## Work instruction:
How many lines of the data hold the word "priority"? State the number and nothing else.

## Information shown:

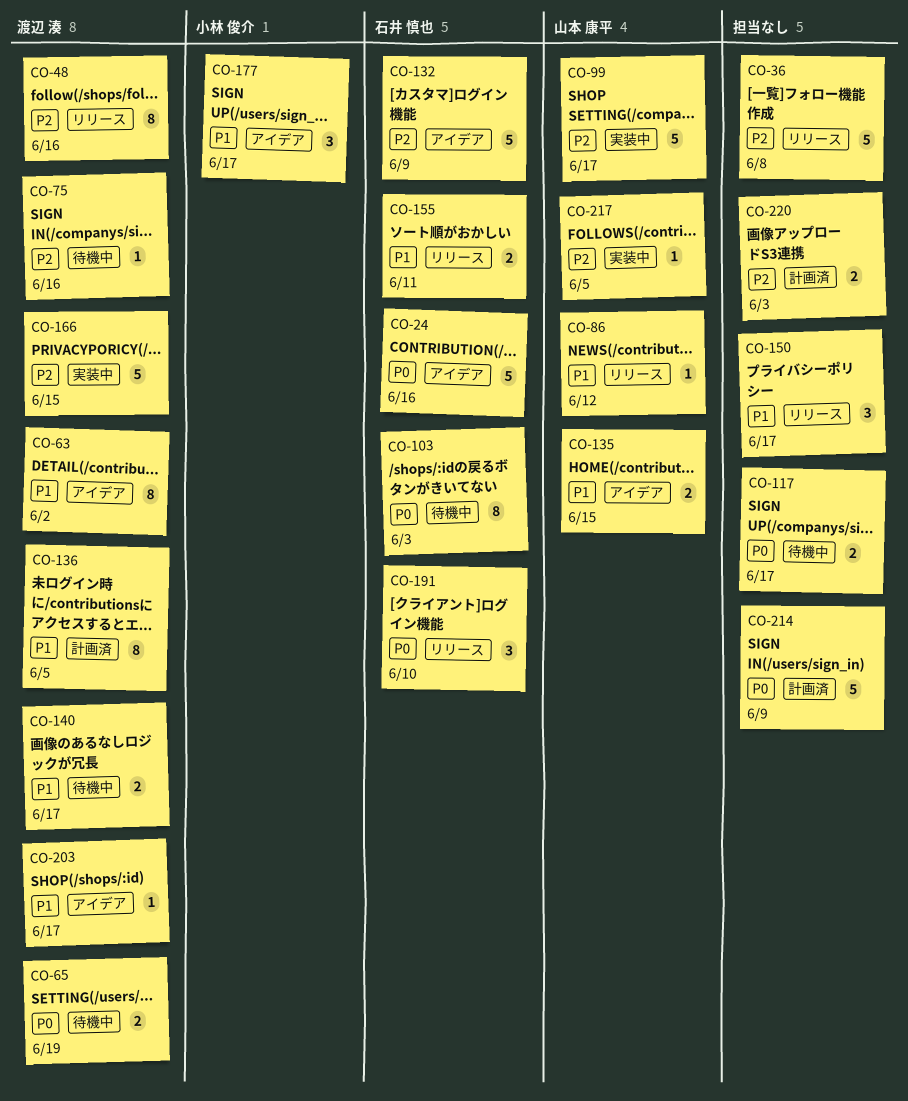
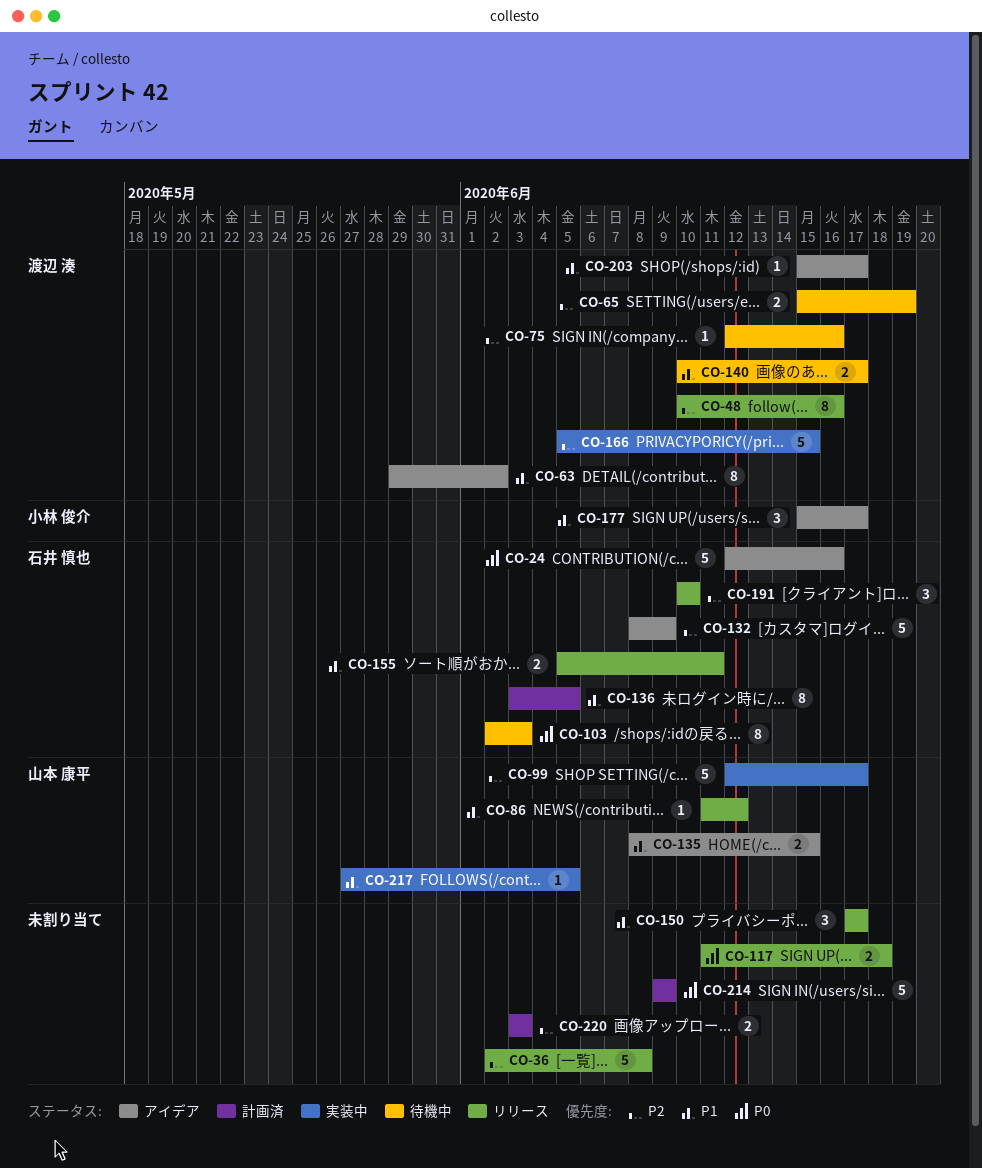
CO-65, priority: P0 -> P2
CO-117, status: 待機中 -> リリース
CO-117, due: Jun 17 -> Jun 18
CO-136, owner: 渡辺 湊 -> 石井 慎也
CO-191, priority: P0 -> P2
CO-217, priority: P2 -> P1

## Solution below:
3